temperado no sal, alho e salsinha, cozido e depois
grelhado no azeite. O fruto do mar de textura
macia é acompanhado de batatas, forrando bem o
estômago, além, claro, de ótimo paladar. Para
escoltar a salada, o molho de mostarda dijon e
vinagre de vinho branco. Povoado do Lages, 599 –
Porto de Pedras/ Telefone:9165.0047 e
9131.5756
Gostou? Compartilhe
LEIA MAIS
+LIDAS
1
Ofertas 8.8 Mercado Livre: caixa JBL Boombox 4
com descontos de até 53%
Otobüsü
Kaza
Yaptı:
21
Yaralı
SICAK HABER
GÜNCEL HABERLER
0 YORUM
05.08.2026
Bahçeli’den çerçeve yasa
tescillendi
* * *
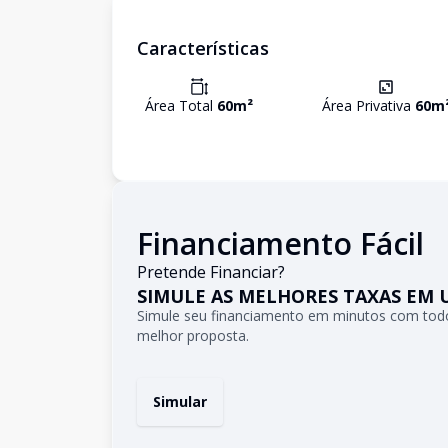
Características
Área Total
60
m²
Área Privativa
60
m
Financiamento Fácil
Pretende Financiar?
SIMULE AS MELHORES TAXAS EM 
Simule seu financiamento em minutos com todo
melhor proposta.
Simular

Exercise details ::
Give back, word for word, only the lines above from the line holding "Ofertas 8.8 Mercado" to the line holding "tescillendi", both included.

Solution for this problem ::
Ofertas 8.8 Mercado Livre: caixa JBL Boombox 4
com descontos de até 53%
Otobüsü
Kaza
Yaptı:
21
Yaralı
SICAK HABER
GÜNCEL HABERLER
0 YORUM
05.08.2026
Bahçeli’den çerçeve yasa
tescillendi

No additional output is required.